Uma mentira repetida vezes suficientes se torna verdade. É o caso da mais disseminada lorota do mundo animal: a de que gatos são seres de cognição sem páreo, que querem dominar o mundo, enquanto cachorros ficam satisfeitos com um cafuné do dono.
Um estudo publicado ontem por pesquisadores da Universidade Vanderbilt revelou que os cães, na verdade, têm duas vezes mais neurônios no córtex cerebral (530 milhões) do que os gatos (250 milhões). O ser humano, para fins de comparação, tem 1,6 bilhão. O córtex é a camada mais externa do cérebro, responsável pelas formas de processamento de informação mais sofisticadas dos mamíferos.
“Neste estudo, nosso objetivo foi comparar diferentes espécies de carnívoros para descobrir se o número de neurônios em seus cérebros se relaciona com o tamanho dos cérebros”, explicou em comunicado a neurocientista carioca Suzana Herculano-Houzel, que trabalha na universidade norte-americana – e desenvolveu o método de medição de células aplicado no artigo científico. “Nós incluímos alguns favoritos do público, como cães, gatos, leões e ursos marrons.” Espécimes de hiena, guaxinim, furão e mangusto também entraram no páreo.
O mito fundamental dos animais domésticos não foi o único desmentido pelo estudo. Costumava-se acreditar que animais selvagens carnívoros teriam cérebros mais desenvolvidos, pois os esforços associados à caça – como a necessidade de agir em grupo e traçar estratégias de ataque – exigiriam mais neurônios do que o hábito de comer coisas que não fogem de você, como plantas.
Errado: a proporção entre tamanho de cérebro e número de neurônios não varia de acordo com o cardápio. A explicação mais plausível é que fugir de predadores é no mínimo tão complicado quanto ser um predador, o que coloca coyotes e papa-léguas em pé de igualdade.
Além disso, o número de neurônios não varia de acordo com a espaço físico ocupado pelo órgão. Ursos marrons, com cérebros dez vezes maiores que o de um gato, têm aproximadamente o mesmo número de células no córtex.

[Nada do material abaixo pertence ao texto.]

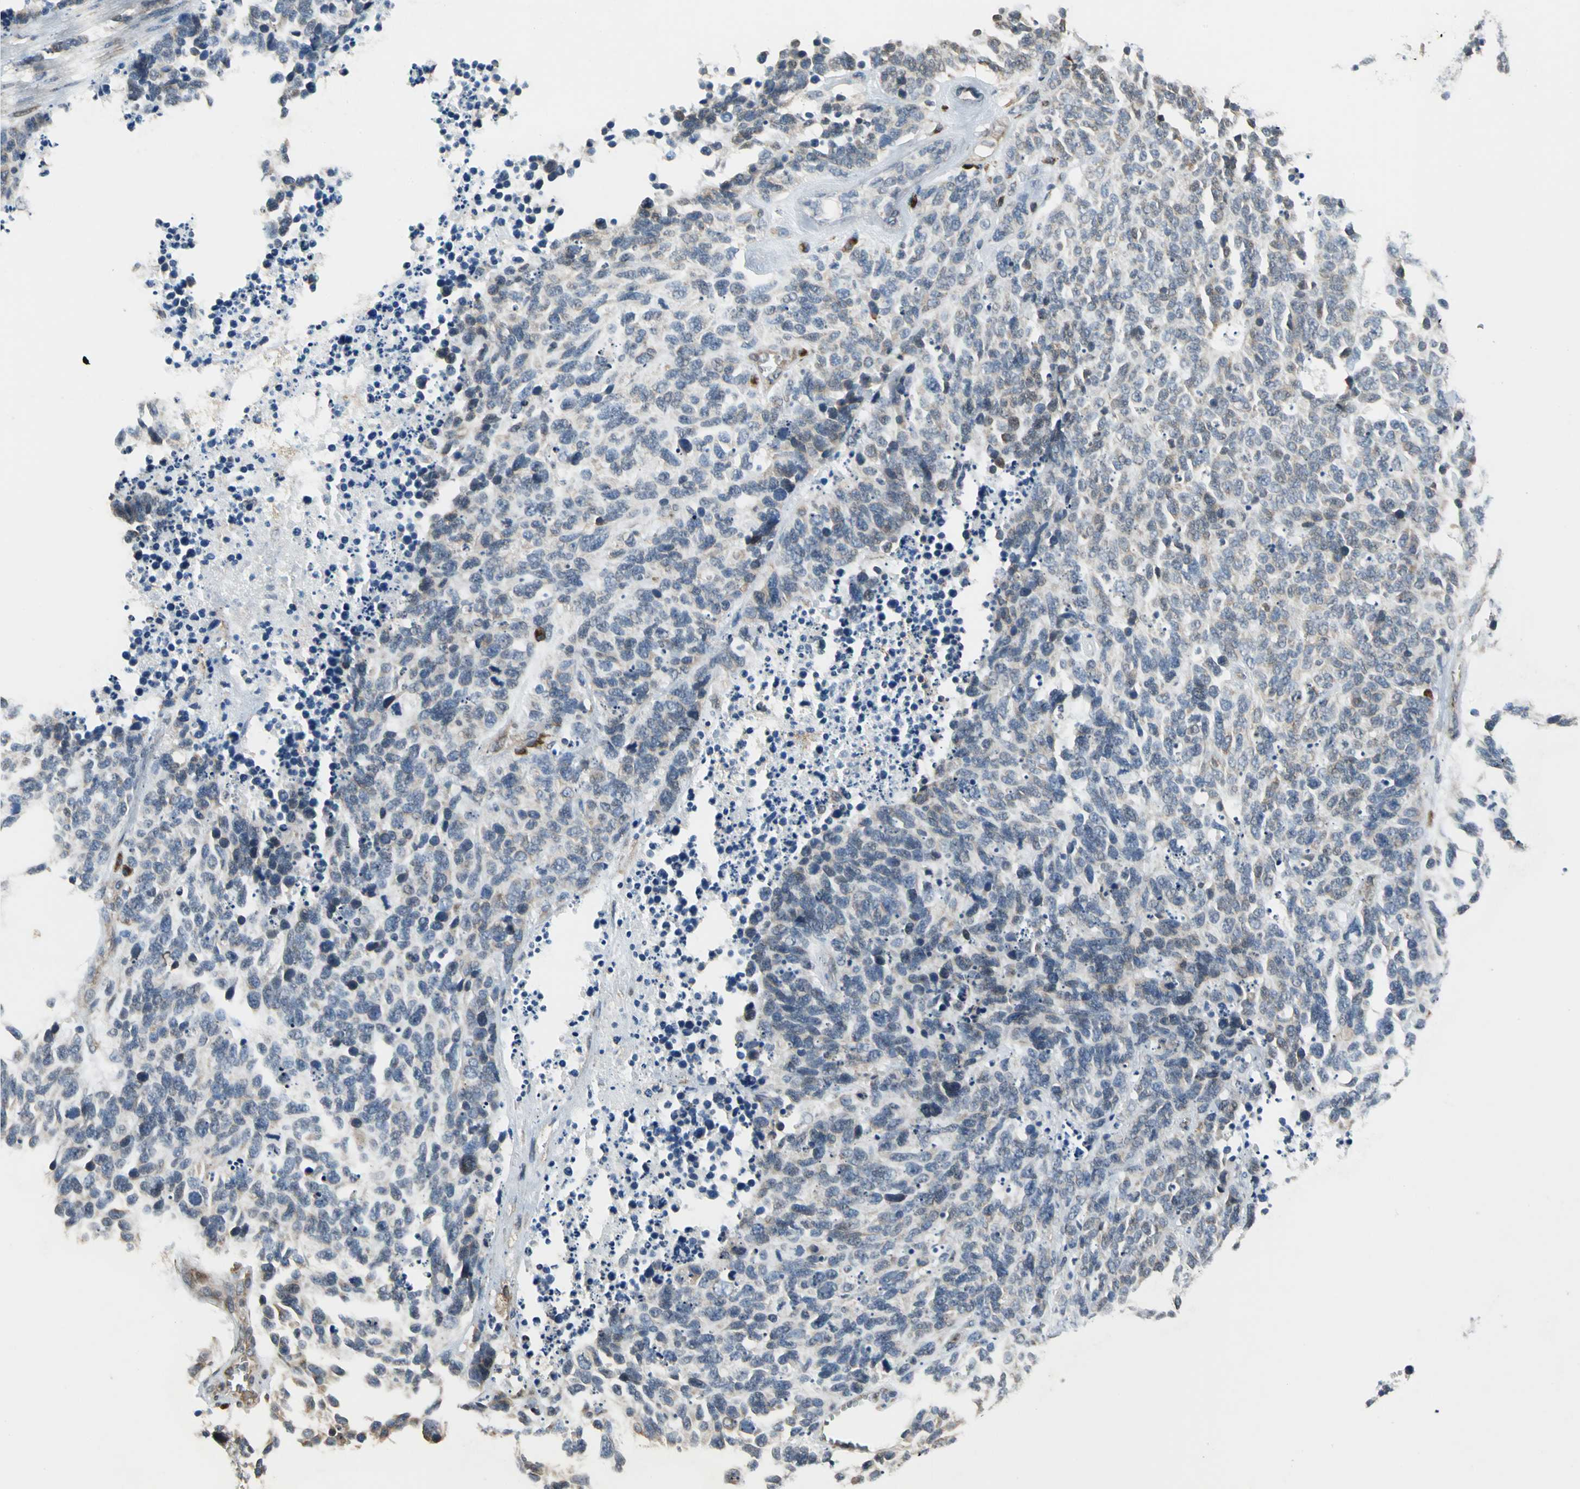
{"staining": {"intensity": "weak", "quantity": "25%-75%", "location": "cytoplasmic/membranous"}, "tissue": "lung cancer", "cell_type": "Tumor cells", "image_type": "cancer", "snomed": [{"axis": "morphology", "description": "Neoplasm, malignant, NOS"}, {"axis": "topography", "description": "Lung"}], "caption": "Lung neoplasm (malignant) stained with a brown dye exhibits weak cytoplasmic/membranous positive expression in approximately 25%-75% of tumor cells.", "gene": "SYVN1", "patient": {"sex": "female", "age": 58}}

“Comer carne é considerado por muitos especialistas um ótimo jeito de resolver problemas energéticos”, explica Herculano, “mas está claro que a dieta carnívora impõe um equilíbrio delicado entre quanto cérebro e corpo um animal é capaz de sustentar.” Em outras palavras, embora um bife seja de fato mais calórico do que uma folha de alface – o que, em princípio, ajudaria a abastecer cérebros mais potentes –, a carne foge de você, o que torna a alimentação dos carnívoros intermitente e imprevisível. Se o cérebro de leões e ursos fosse maior do que é, talvez não sobrasse combustível para sustentar o próprio corpo em longas caçadas.
Quanto à pergunta mais importante – quem é, afinal, o mais inteligente entre os carnívoros? – a resposta não vai agradar os donos de pets: é o guaxinin, com cérebro do tamanho do de um gato, mas 400 milhões de neurônios no córtex – quase o mesmo que um cachorro. Inteligência pequena, mas concentrada.